As alegações para recusar a Alca eram muitas, mas basicamente as seguintes.
O chefe de Estado repetia sempre uma bobagem do PT, segundo o qual o tratado da Alca não seria de integração -- e não seria mesmo, pois os EUA estavam propondo apenas livre-comércio -- mas sim um tratado de "anexação" da América Latina pelos EUA.
Vejam vocês, o maior país da América Latina, o Brasil, tinha medo de sua anexação pelo império, junto com todos os demais, e portanto recusava a Alca. Ponto, parágrafo.

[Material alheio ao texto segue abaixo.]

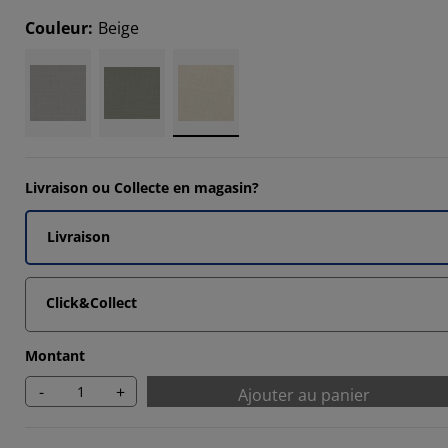
Couleur
:
Beige
Livraison ou Collecte en magasin?
Livraison
Click&Collect
Montant
-
+
Ajouter au panier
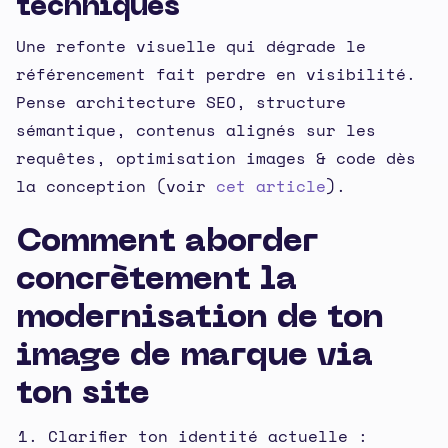
techniques
Une refonte visuelle qui dégrade le
référencement fait perdre en visibilité.
Pense architecture SEO, structure
sémantique, contenus alignés sur les
requêtes, optimisation images & code dès
la conception (voir
cet article
).
Comment aborder
concrètement la
modernisation de ton
image de marque via
ton site
Clarifier ton identité actuelle :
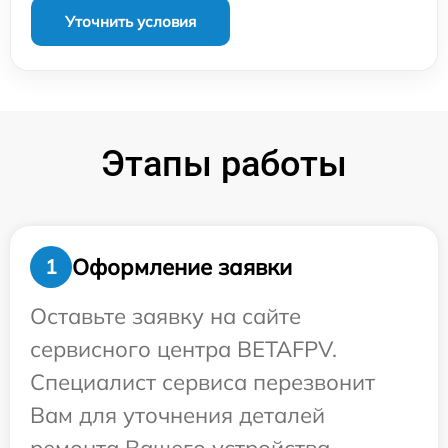
Уточнить условия
Этапы работы
Оформление заявки
1
Оставьте заявку на сайте
сервисного центра BETAFPV.
Специалист сервиса перезвонит
Вам для уточнения деталей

O chanceler não se cansava de repetir a cantilena de uma tal "nova geografia do comércio internacional". Segundo ele, e nisso era replicado pelo presidente, o Brasil não podia ficar "dependente" do comércio com os EUA, e tinham de diversificar suas parcerias externas, de preferência com os países em desenvolvimento, a tal de "diplomacia Sul-Sul" e também a "diplomacia da generosidade", como nossos irmãos menos desenvolvidos. Em relação a estes, o presidente recomendava que os importadores brasileiros comprassem mais deles, mesmo que seus produtos fossem mais caros e de menor qualidade. Desconheço se algum importador cometeu essa loucura.
O chanceler, numa surpreendente demonstração de lógica ex-post, disse que se o Brasil tivesse aceito a Alca o Brasil teria tido uma crise como a do México, quando os EUA ingressaram em sua crise financeira. Textualmente teria ocorrido o seguinte: em lugar de uma mini-recessão, teríamos tido uma mega-recessão, o que revela desconhecidos dotes de profeta do apocalipse, para um país, o Brasil, que jamais teria tido a dependência (80% do seu comércio exterior) que o México exibe em relação aos EUA. Ou seja, uma desonestidade intelectual ex-post.
Quanto ao SG-MRE, ainda mais apocalíptico, ele dizia que se o Brasil aceitasse a Alca nossa indústria seria destruída pela indústria americana, mais forte e mais competitiva que a nossa. Ele preferia ampliar os laços econômicos e comerciais com a China, um país não-hegemônico, não-imperialista, em desenvolvimento como o Brasil, e interessado, como o Brasil, em desmantelar a arrogância imperial e criar uma "ordem internacional mais democrática".
Pois é, deu no que deu: os empresários brasileiros reclamam hoje que os competidores chineses estão desmantelando a indústria nacional. Que coisa triste!
Em lugar de reclamar com a "presidenta", eles deviam reclamar com o ex-presidente, com o ex-chanceler, com o ex-SG-MRE. Foram eles que permitiram isso...
Bem, essas eram apenas reflexões ao léu.